> [Document passage]
═══

Figure 6 aims to verify the fitting performance and validity of the stochastic process models applied to key market variables, including coal price, system load, wind, and solar generation. The upper-left panel shows that the log coal price fitted with an AR(1) process accurately reproduces both long-term mean reversion and short-term volatility, demonstrating a very high R 2 . The upper-right panel presents the residual fitting for load after removing seasonal and temperature effects, confirming that the AR(1) model effectively captures short-term autocorrelation. The lower panels show the wind and solar capacity factor residuals, whose strong linear correlation between fitted and actual residuals indicates significant mean reversion and stable stochastic behavior. Overall, the figure demonstrates that the AR(1)–based Ornstein–Uhlenbeck parameter estimation ( κ ,   θ ,   σ ) reliably characterizes the dynamics of these variables, supporting the empirical validity of the stochastic modeling framework and ensuring that the parameters reported in Table 1 are suitable for subsequent Monte Carlo simulations of electricity market uncertainty.
In addition to these empirically estimated parameters, we also specify representative generator characteristics based on industry benchmarks: 300 MW coal plant (heat rate 9.5 GJ/MWh, efficiency 0.20). 600 MW coal plant (heat rate 9.0 GJ/MWh, efficiency 0.25). 1000 MW coal plant (heat rate 8.8 GJ/MWh, efficiency 0.30). These parameters ensure the model remains realistic and interpretable for practical power system applications.

3.2. Algorithmic Procedure

The core challenge of this study is to solve the proposed three-layer model under stochastic environments. The overall workflow can be summarized as: stochastic scenario generation → spot market clearing → intertemporal payoff calculation → Nash bargaining optimization → contract coverage search.

═══

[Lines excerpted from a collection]
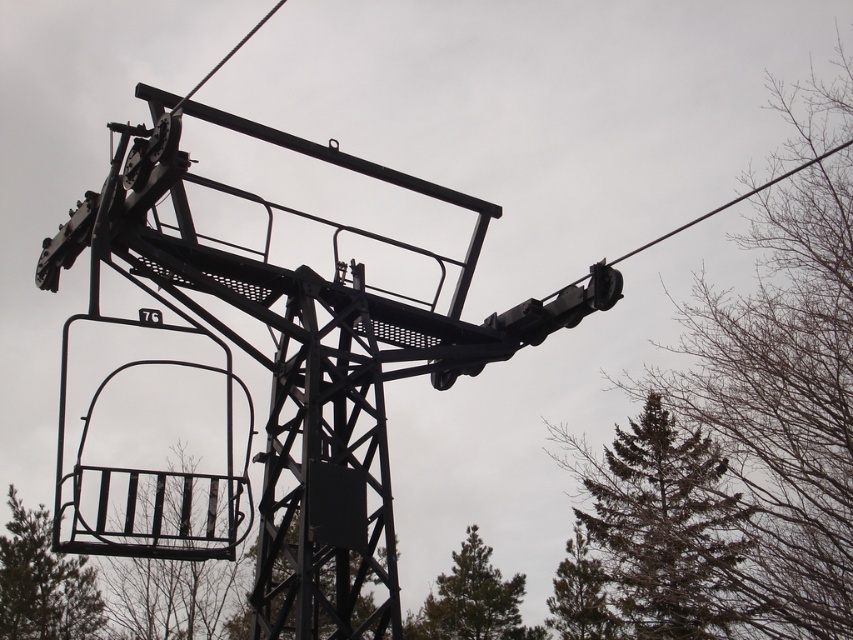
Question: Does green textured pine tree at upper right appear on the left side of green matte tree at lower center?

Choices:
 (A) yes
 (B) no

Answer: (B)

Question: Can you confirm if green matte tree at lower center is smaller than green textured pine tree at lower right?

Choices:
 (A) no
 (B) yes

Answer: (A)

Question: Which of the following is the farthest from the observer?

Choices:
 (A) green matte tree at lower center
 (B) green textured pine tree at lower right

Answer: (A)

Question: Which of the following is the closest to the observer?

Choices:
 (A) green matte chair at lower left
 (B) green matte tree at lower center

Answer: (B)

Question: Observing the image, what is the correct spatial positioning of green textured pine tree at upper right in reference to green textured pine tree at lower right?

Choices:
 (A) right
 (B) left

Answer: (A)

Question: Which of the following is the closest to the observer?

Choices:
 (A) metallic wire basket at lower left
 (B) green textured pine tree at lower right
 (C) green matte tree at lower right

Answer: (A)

═══

> [Aim of the exercise] Continue the passage on stochastic modeling of the electricity market above, starting right after its last sentence.

> [Answer area]
First, based on the parameters estimated in Section 4.1 for coal prices, wind speed, solar irradiance, and multi-node load, we conduct Monte Carlo simulations to generate a large number of time-series paths that exhibit mean-reverting diffusion with jump characteristics (see Appendix A, Algorithm A2). Along each path: Coal prices determine the bidding parameters a i t ,   b i t of conventional units, Wind speed and irradiance determine the upper output limits of renewable units q ¯ i t R E S , Temperature and other meteorological factors affect node demand d b t . The constructed input data are then fed into the DC-OPF model, which solves a cost-minimization problem subject to system power balance and transmission constraints (Appendix A, Algorithm A3). From the Lagrangian dual conditions, we obtain the uniform energy price λ t , the nodal marginal prices π b t , and the optimal dispatch for both conventional and renewable units. Because we rely on scenario simulations, these prices and outputs vary across paths, generating the sample means and variances needed for the subsequent optimization.
Building on the spot market clearing results, we compute each participant’s baseline payoff under the “spot-only” scenario—referred to as the disagreement point (Appendix A, Algorithm A1, Steps 2–3). For generators, this consists of revenue from nodal prices and output minus costs, adjusted for risk via a mean–variance approach. For consumers, it is their consumption utility net of spot payments, minus a risk-aversion penalty. This disagreement point represents the fallback payoff without any medium- or long-term contracts.
When contracts are introduced, the cash flows are added on top of the spot payoffs. For financial CfDs, settlement is based solely on “(reference price − fixed contract price) × contract volume.” CfDs do not alter physical dispatch but hedge against price volatility. For physical delivery contracts, contracted quantities are settled at fixed prices, while deviations are settled in the spot market, subject to network feasibility constraints (Appendix A, Algorithm A4). In both cases, intertemporal total payoff is defined as the sum of spot payoffs and contract cash flows, minus risk penalties based on sample variance.
Given this payoff definition, we model the bargaining between generators and consumers using a Nash bargaining framework (Appendix A, Algorithms A4 and A5). Specifically, we maximize the weighted product of participants’ net improvements over their disagreement points. Numerically, this reduces to a quadratic programming problem with mean–variance utilities. Because contract quantities and prices affect payoffs differently, we adopt a two-step approach to improve computational stability: Fix contract prices and solve for the optimal allocation of contract volumes at a given coverage level, maximizing system-wide risk-adjusted surplus (Appendix A, Algorithm A4).
Given these volumes, adjust bilateral contract prices so that marginal improvements in surplus align with each party’s bargaining weights, ensuring fair surplus allocation (Appendix A, Algorithm A5).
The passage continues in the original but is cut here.